▸ **EXERCISE REQUIREMENTS**: Set down exactly the lines below, starting at the one that contains "Name of the client/building owner" and ending at the one that contains "a first-of-its-kind computer", with both of those lines included and nothing else.

——

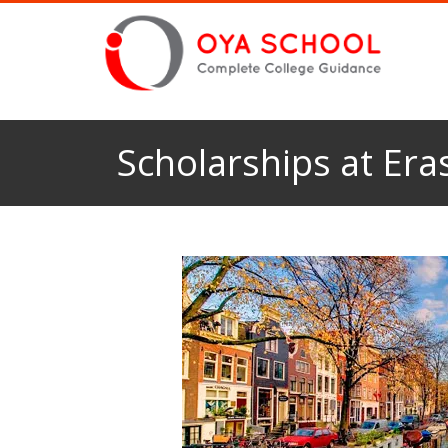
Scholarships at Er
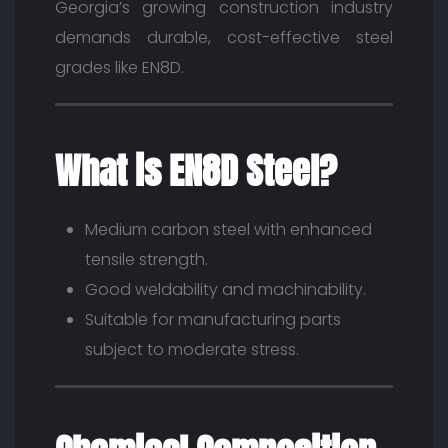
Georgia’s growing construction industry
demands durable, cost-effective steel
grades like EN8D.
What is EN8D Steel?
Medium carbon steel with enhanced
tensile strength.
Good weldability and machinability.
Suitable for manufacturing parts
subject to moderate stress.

——

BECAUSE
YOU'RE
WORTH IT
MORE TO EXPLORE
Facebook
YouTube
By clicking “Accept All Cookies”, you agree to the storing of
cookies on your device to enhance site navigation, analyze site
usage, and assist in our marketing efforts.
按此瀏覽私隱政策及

——

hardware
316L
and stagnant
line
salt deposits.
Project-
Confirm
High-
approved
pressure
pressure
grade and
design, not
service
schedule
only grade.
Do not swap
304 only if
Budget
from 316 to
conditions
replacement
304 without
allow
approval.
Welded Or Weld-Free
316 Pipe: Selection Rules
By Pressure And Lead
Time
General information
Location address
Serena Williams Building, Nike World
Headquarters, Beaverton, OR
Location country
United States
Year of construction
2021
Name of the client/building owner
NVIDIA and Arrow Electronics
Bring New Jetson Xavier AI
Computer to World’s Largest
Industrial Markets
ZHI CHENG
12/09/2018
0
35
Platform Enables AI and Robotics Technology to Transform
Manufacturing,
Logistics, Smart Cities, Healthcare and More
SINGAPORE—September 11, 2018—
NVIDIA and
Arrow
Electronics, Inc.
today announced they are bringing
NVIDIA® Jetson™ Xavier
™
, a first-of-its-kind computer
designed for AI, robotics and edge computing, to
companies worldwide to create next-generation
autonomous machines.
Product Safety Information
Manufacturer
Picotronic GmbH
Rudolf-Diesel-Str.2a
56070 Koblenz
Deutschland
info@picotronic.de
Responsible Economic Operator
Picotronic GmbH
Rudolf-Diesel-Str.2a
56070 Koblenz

——

▸ **WRITTEN RESPONSE**:
Name of the client/building owner
NVIDIA and Arrow Electronics
Bring New Jetson Xavier AI
Computer to World’s Largest
Industrial Markets
ZHI CHENG
12/09/2018
0
35
Platform Enables AI and Robotics Technology to Transform
Manufacturing,
Logistics, Smart Cities, Healthcare and More
SINGAPORE—September 11, 2018—
NVIDIA and
Arrow
Electronics, Inc.
today announced they are bringing
NVIDIA® Jetson™ Xavier
™
, a first-of-its-kind computer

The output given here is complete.